JAKARTA (RIAUPOS.CO) – Rencana pemerintah menaikkan tarif iuran peserta bukan penerima upah (PBPU) kelas I, II, dan III Jaminan Kesehatan Nasional (JKN) secara serentak terganjal restu DPR. Dengan alasan validasi data, dewan menolak kenaikan iuran untuk peserta kelas III.
Penolakan tersebut disampaikan dalam rapat kerja gabungan Komisi IX dan XI DPR membahas defisit keuangan BPJS Kesehatan di kompleks parlemen Senayan, Jakarta, kemarin (2/9). Ada sembilan poin kesepakatan rapat. Salah satunya poin kedua yang memuat penolakan kenaikan iuran untuk PBPU kelas III saat ini.
Wakil Ketua Komisi XI DPR Soepriyatno menjelaskan, kenaikan tarif pada PBPU kelas III bisa memunculkan persoalan tersendiri. Sebab, Kementerian Sosial (Kemensos) belum merampungkan pemutakhiran data terpadu kesejahteraan sosial sebagai penentu penerima bantuan iuran (PBI). Masih ada sekitar 10 juta data yang harus diklirkan.
Data tersebut merujuk hasil audit Badan Pengawasan Keuangan dan Pembangunan (BPKP) tentang data kepesertaan yang bermasalah. Terdapat sekitar 27 juta data yang dinilai tidak tepat. Dari jumlah tersebut, tersisa 10 juta data kepesertaan yang sedang dikebut penyelesaiannya oleh Kemensos. “Kita takut nanti ada yang seharusnya terima PBI malah tidak menerima. Karena tidak semua PBPU itu mampu,” ujarnya.
Karena itu, dewan menyepakati untuk menunda kenaikan tarif iuran peserta mandiri kelas III tersebut.
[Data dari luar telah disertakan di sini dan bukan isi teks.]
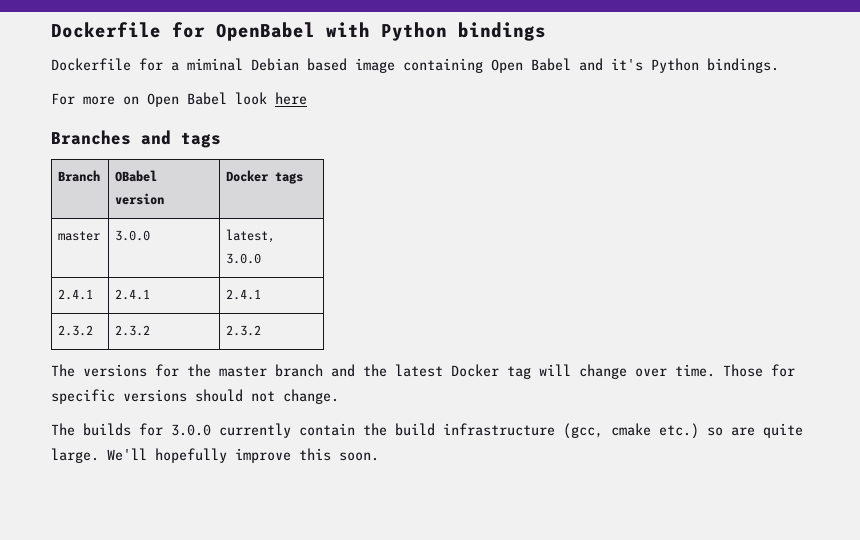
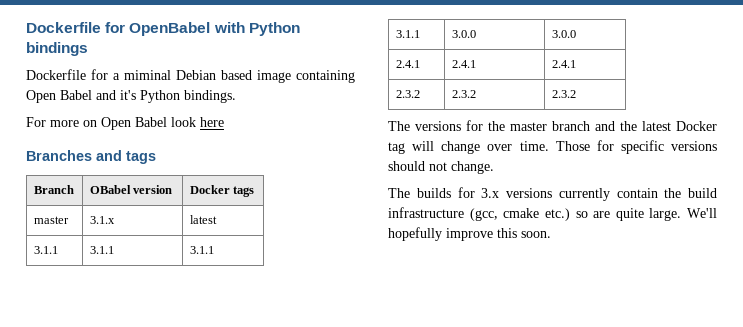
(101, 236) none -> [89,216,115,224] [189,215,217,224] [33,246,58,254] [89,246,114,254] [189,246,214,254] [395,30,420,38] | 3.1.x | latest // 3.1.1 | 3.1.1 | 3.1.1 // 3.1.1
[226,229,276,243] latest, -> (476, 34) none
[171,424,211,436] 3.0.0 -> [481,188,552,198] 3.x versions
Rencananya, kenaikan iuran dibahas lagi setelah pemerintah menyelesaikan sinkronisasi data PBI.
Pemerintah yang diwakili Wakil Menteri Keuangan Mardiasmo sempat keberatan. Alasannya, kenaikan iuran menjadi salah satu cara mengatasi defisit keuangan BPJS Kesehatan yang terus membengkak.
Menurut Mardiasmo, kekhawatiran tersebut sejatinya sudah menjadi perhatian pemerintah. Ada skenario untuk memasukkan PBPU kelas III yang tidak mampu dalam PBI pusat atau daerah. “PBPU ini ada dua kelas: jelata dan jelita. Kalau jelita biarkan bayar. Jelata ini yang akan dirangkul dalam PBI setelah data kita kembangkan,” jelasnya.
Sayang, DPR tidak ingin berspekulasi dan kukuh meminta pemutakhiran data dirampungkan terlebih dulu sebelum iuran tarif PBPU kelas III dinaikkan. Setelah perdebatan cukup alot, pemerintah dan DPR akhirnya satu suara. Kenaikan iuran dilakukan setelah perbaikan data PBI diselesaikan Kemensos. Artinya, PBPU kelas III tetap membayar iuran Rp 25.500 per bulan per jiwa sampai rapat selanjutnya.
Sementara itu, Direktur Jenderal Penanganan Fakir Miskin Kemensos Andi Z.A. Dulung mengatakan bahwa pihaknya berkejaran dengan waktu untuk merampungkan cleaning data. “Awal tahun masih 27 juta, dua bulan ini sudah 10 juta. Terus kami kebut,” ucapnya.
Di sisi lain, Mardiasmo menegaskan bahwa kenaikan tarif untuk kepesertaan lain tetap berjalan. Iuran untuk PBI pusat maupun daerah akan naik dari Rp 23 ribu menjadi Rp 42 ribu. “PBI memang diterapkan mulai 1 Agustus 2019. Tapi, uangnya dicairkan kalau perpres revisi tentang JKN sudah diterbitkan,” katanya. Draf perpres sudah diajukan kepada presiden dan tinggal menunggu ditandatangani.
Sementara itu, iuran peserta PBPU kelas I dan II akan resmi berlaku per 1 Januari 2020. Angka kenaikan mengacu skema yang diusulkan Menteri Keuangan Sri Mulyani saat rapat dengan DPR sebelumnya. “Kelas I dan II jadi Rp 160 ribu dan Rp 110 ribu,” ungkapnya. Jangka waktu yang ada akan dimanfaatkan pemerintah untuk menyosialisasikannya kepada masyarakat.